### Exercises to complete
**1.** Using the passage on correlation and network analysis, decide whether each statement agrees with it: (a) the fit scores were standardized within each participant before analysis, (b) the network uses weighted, directed edges, and (c) correlation matrices separate direct connections from mediated ones. Answer yes or no for each and quote the deciding words.
**2.** Please continue the passage on correlation and network analysis from its final sentence.

### Passage to read
━━━━
Spearman Correlation Analysis and Bayesian Network Analysis
To conduct a thorough examination of the relationships between the image scores, we used both Spearman correlation matrix analysis and Bayesian Network Analysis. We included both these methods because they provide complementary perspectives. The correlation matrix offers a simple and direct measure of pairwise associations between the fit scores, showing how strongly two variables are related without considering the influence of others. This is useful for identifying general patterns of shared variance. However, mere correlation matrices do not distinguish between direct connections and those mediated by other associations, potentially leading to overestimation of certain relationships. In contrast, Network Analysis focuses on conditional dependencies, highlighting direct and unique relationships between image scores while accounting for the influence of all other associations in the network.
Both analyses were carried out on the fit scores assigned to the images for all musical excerpts. To account for the repeated-measures nature of the data and ensure an equal contribution from all participants, the fit scores were z-transformed within each participant before the analysis. The network structure consists of unweighted, undirected edges, where an edge’s presence denotes conditional dependence between the scores of two images, while its absence indicates conditional independence (Huth et al., 2024). 3 The estimate of the edge’s weight corresponds to a partial correlation coefficient that ranges in the interval [−1, 1]; namely, the correlation between the scores of two images controlling for all other associations in the network. In other words, by controlling for all possible associations in the network, we acknowledge that each partial correlation coefficient does not represent the similarity between the visual stimuli per se. Instead, it reflects the similarity in the association profiles between two images based on how the participants linked the images to the particular set of musical stimuli.
━━━━
Collected data:
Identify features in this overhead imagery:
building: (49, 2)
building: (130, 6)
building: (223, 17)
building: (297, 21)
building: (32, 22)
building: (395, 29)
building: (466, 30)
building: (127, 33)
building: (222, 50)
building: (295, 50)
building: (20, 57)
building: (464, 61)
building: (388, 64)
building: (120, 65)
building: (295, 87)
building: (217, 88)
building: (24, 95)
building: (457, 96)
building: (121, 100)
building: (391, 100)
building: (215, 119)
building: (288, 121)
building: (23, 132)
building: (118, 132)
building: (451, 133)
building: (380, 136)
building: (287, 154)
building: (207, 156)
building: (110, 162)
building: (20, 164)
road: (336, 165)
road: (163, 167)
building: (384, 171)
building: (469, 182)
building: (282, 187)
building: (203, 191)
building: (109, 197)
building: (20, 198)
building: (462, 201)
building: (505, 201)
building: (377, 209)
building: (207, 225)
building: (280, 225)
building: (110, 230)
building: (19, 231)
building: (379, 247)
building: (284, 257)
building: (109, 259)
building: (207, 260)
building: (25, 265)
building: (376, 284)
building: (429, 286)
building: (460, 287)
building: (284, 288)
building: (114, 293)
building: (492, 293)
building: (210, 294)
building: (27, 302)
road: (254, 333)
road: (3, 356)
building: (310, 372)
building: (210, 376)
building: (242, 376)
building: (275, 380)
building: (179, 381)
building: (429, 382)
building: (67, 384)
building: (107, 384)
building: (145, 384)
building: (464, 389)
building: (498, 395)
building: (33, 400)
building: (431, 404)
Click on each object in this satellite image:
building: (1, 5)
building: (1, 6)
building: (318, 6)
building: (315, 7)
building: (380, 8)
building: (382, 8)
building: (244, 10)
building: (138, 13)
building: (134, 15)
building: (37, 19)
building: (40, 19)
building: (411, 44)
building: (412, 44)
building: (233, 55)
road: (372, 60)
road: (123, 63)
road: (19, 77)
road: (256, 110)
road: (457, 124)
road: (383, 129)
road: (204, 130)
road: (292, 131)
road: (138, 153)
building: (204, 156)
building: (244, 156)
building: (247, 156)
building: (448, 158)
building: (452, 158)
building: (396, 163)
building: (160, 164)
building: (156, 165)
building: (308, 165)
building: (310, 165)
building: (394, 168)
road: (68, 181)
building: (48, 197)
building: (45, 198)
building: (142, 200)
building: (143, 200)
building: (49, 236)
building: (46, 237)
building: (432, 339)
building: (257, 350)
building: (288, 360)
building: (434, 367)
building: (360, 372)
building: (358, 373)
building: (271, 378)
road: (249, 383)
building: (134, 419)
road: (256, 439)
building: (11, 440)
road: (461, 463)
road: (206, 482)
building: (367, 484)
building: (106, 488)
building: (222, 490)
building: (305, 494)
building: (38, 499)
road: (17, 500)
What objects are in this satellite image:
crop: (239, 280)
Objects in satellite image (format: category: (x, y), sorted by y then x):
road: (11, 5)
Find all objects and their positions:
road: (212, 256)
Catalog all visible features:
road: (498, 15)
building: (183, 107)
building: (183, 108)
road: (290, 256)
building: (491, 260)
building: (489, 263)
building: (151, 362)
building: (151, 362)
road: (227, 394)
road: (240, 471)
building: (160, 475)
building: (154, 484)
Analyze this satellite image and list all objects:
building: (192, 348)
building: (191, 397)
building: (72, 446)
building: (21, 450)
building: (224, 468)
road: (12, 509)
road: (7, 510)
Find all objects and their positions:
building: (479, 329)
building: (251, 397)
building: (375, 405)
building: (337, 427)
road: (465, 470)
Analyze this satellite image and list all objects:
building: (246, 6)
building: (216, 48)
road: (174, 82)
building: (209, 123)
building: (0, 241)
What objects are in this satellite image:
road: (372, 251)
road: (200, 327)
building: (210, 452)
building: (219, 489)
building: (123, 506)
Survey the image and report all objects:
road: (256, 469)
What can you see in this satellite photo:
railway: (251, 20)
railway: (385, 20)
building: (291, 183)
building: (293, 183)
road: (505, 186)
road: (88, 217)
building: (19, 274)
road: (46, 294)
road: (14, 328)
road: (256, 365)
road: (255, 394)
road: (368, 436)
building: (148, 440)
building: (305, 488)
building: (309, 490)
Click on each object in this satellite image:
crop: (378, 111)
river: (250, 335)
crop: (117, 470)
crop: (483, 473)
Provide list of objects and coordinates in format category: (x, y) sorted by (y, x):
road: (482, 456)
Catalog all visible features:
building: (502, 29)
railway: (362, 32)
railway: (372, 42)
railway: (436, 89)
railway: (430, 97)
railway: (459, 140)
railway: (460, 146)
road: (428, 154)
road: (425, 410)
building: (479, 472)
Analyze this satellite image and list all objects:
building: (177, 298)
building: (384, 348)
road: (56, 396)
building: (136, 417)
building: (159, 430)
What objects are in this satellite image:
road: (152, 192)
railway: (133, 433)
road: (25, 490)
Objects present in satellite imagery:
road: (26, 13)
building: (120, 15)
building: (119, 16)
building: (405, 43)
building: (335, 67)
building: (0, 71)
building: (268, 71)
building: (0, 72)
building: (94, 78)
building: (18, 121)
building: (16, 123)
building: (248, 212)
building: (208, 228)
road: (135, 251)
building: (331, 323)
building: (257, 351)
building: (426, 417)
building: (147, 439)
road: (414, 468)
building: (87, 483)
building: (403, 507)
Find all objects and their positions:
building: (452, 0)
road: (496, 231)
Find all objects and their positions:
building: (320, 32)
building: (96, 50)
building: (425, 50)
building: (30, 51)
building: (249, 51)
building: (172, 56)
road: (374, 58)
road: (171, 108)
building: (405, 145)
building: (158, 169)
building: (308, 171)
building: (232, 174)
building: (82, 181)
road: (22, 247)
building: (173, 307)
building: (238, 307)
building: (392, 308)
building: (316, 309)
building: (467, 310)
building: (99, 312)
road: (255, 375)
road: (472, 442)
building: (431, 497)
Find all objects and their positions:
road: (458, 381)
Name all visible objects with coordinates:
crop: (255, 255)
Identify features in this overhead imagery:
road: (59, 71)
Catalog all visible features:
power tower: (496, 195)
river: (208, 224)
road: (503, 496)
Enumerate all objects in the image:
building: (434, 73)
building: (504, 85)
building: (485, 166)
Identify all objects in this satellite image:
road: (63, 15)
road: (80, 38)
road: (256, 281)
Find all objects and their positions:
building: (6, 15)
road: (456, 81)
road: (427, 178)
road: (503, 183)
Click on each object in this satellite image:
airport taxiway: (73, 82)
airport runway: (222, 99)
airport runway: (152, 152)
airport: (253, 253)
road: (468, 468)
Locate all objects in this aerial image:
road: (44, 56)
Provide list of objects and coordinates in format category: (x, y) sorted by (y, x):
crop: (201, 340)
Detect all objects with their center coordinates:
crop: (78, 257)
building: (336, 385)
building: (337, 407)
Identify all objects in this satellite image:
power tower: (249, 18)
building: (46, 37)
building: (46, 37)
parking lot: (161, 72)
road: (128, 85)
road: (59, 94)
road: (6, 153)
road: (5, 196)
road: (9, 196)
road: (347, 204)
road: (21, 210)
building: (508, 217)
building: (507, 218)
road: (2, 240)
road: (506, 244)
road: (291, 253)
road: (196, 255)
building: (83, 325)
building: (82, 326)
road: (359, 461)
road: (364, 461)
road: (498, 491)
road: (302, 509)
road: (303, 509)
━━━━
### In response
**1.**
(a) Yes: "the fit scores were z-transformed within each participant before the analysis"
(b) No: "The network structure consists of unweighted, undirected edges"
(c) No: "mere correlation matrices do not distinguish between direct connections and those mediated by other associations"

**2.**
Importantly, in the Bayesian framework, the strength of evidence for both the presence and absence of a particular edge can be assessed. In this case, a network was fit via 150 million MCMC sampling iterations, and the prior inclusion probability of each edge was set to 50%, to reflect a neutral stance. Subsequently, an inclusion/exclusion Bayes Factor (i.e., BF) was computed for each edge. Consistent with commonly used thresholds, a BF > 10 (i.e., strong evidence) was interpreted as evidence for an edge's presence, whereas a BF < 0.10 indicated evidence for its absence (Wagenmakers et al., 2011). As in our design each musical excerpt corresponded to one image, we expect that, after controlling for all the other associations in the network, all edges (i.e., partial correlations) will be negative or non-existent.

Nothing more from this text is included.